> _TRY IT_:
Retype the entries below word for word, leaving out the pictures.
'''
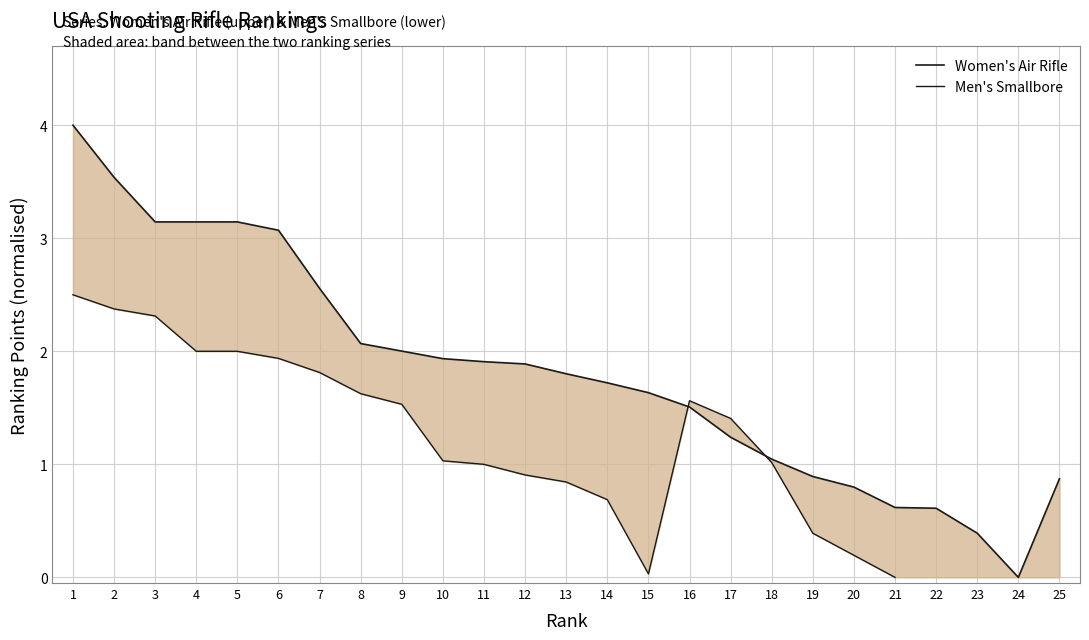

Rank the series by their maximum value, from lowest to highest.

Men's Smallbore, Women's Air Rifle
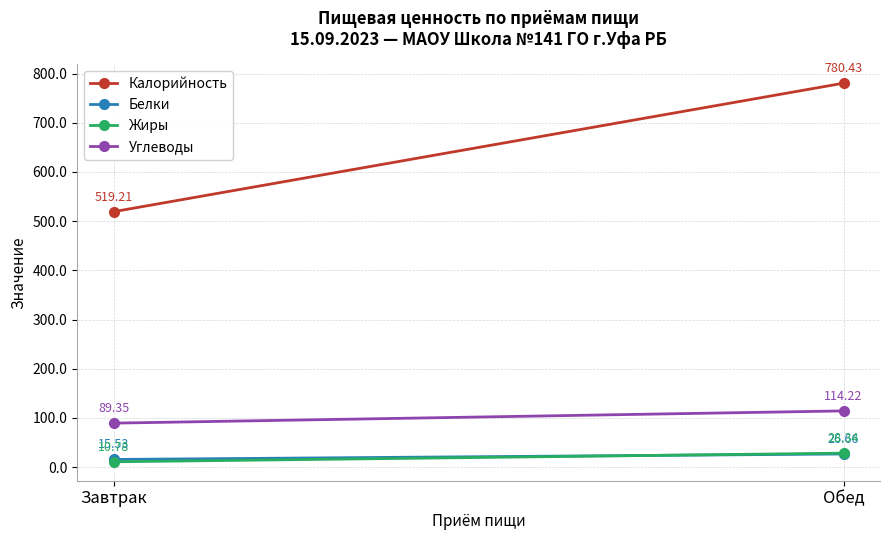

Which category has the highest value in the Белки series?

Обед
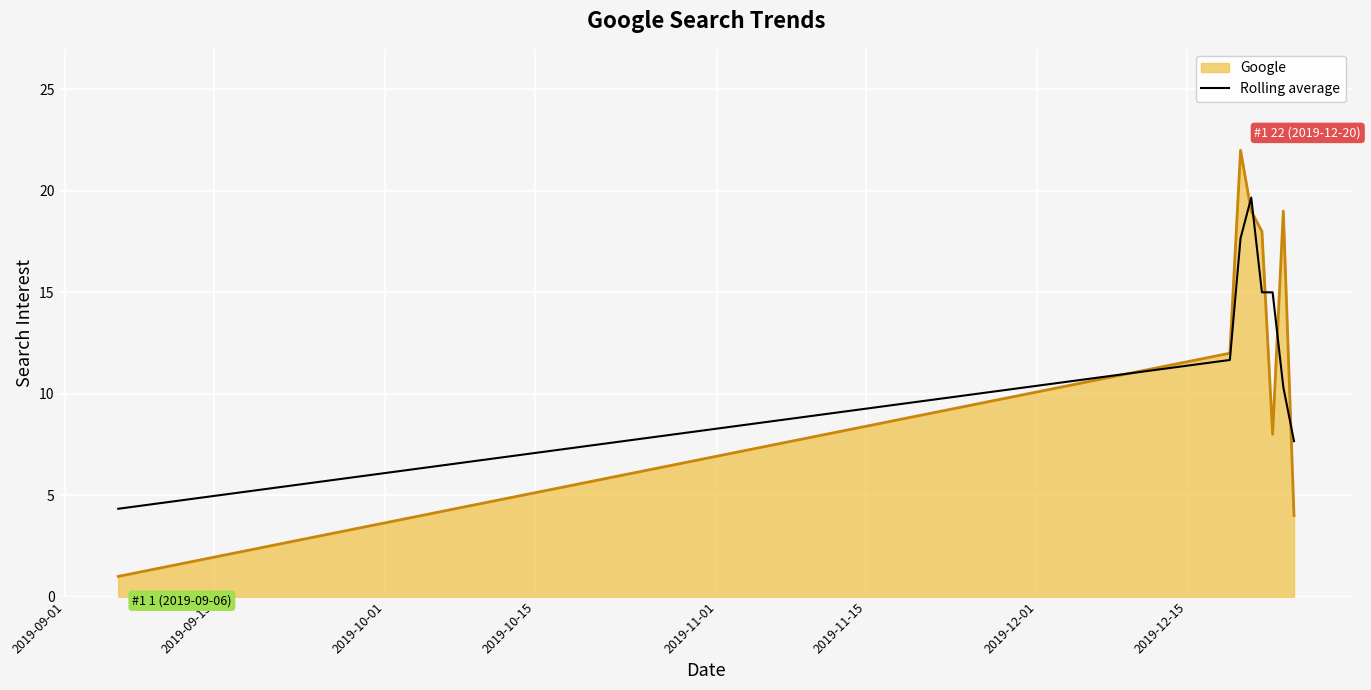

What is the maximum value shown in the chart?

22.0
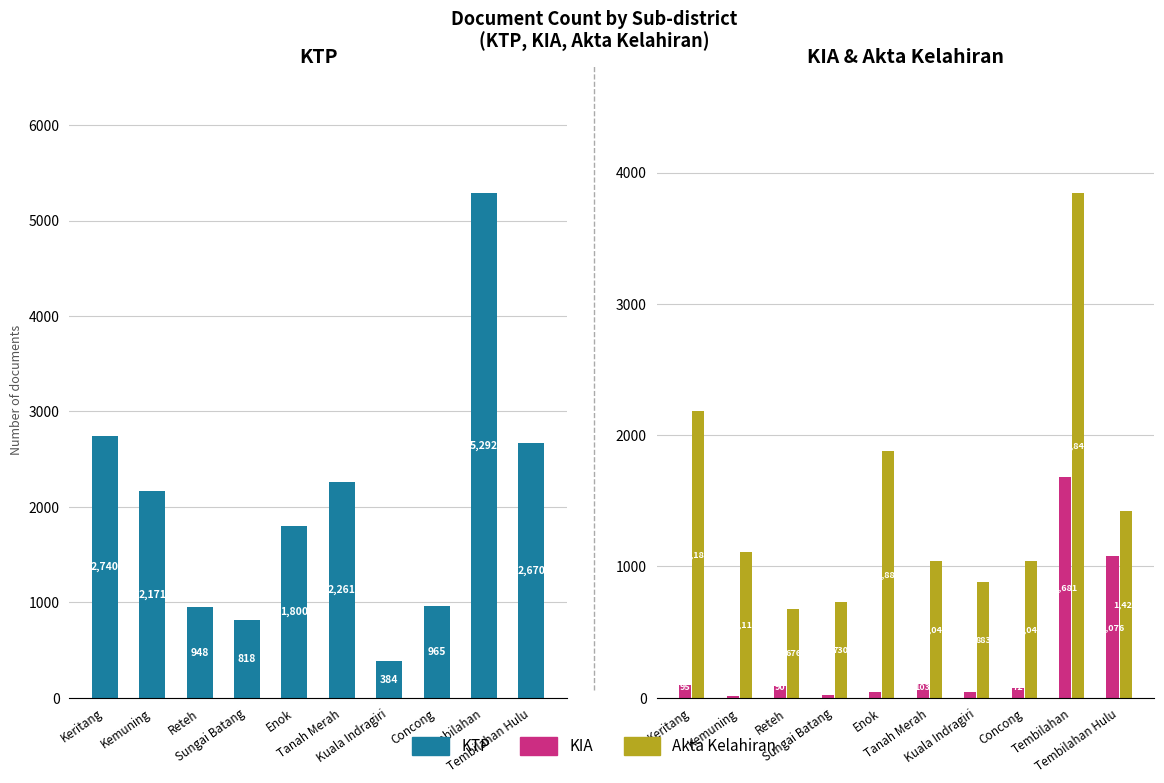

What is the difference between the highest and lowest values at Keritang?

2645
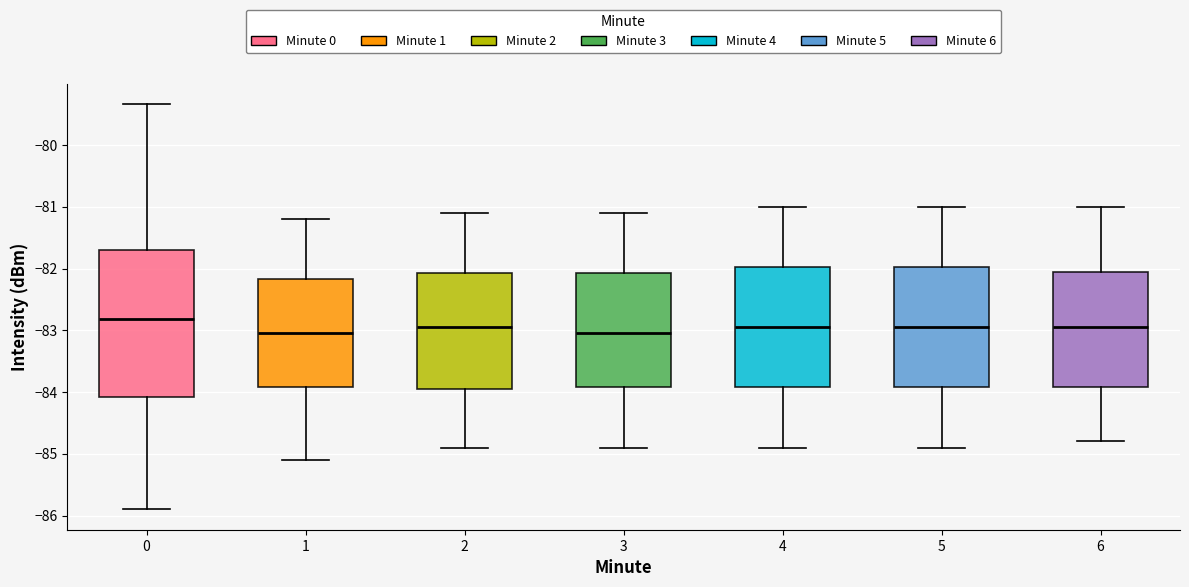

Where does the upper whisker of the box at x = 6 end on the y-axis? The values are not printed on the chart, so give them approximately, as read against the axis.

-81.0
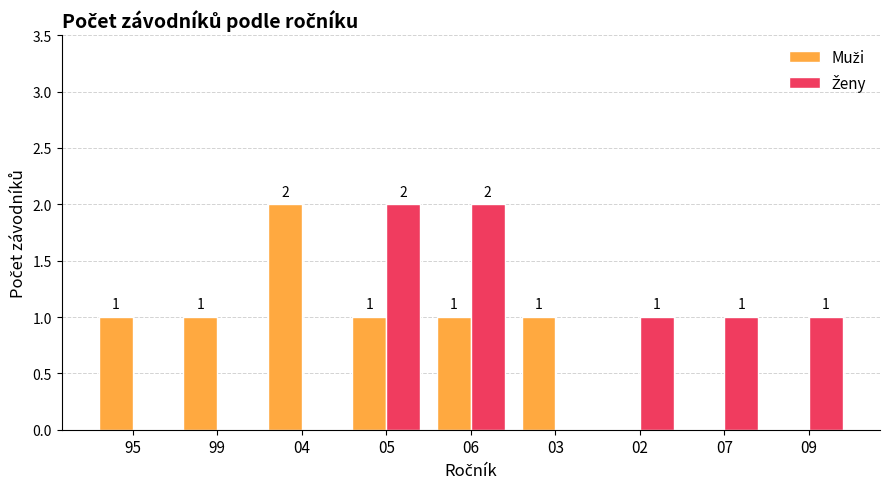

What is the total value across all series at 05?

3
'''
> _EXPECTED OUTPUT_:
Rank the series by their maximum value, from lowest to highest.

Men's Smallbore, Women's Air Rifle

Which category has the highest value in the Белки series?

Обед

What is the maximum value shown in the chart?

22.0

What is the difference between the highest and lowest values at Keritang?

2645

Where does the upper whisker of the box at x = 6 end on the y-axis? The values are not printed on the chart, so give them approximately, as read against the axis.

-81.0

What is the total value across all series at 05?

3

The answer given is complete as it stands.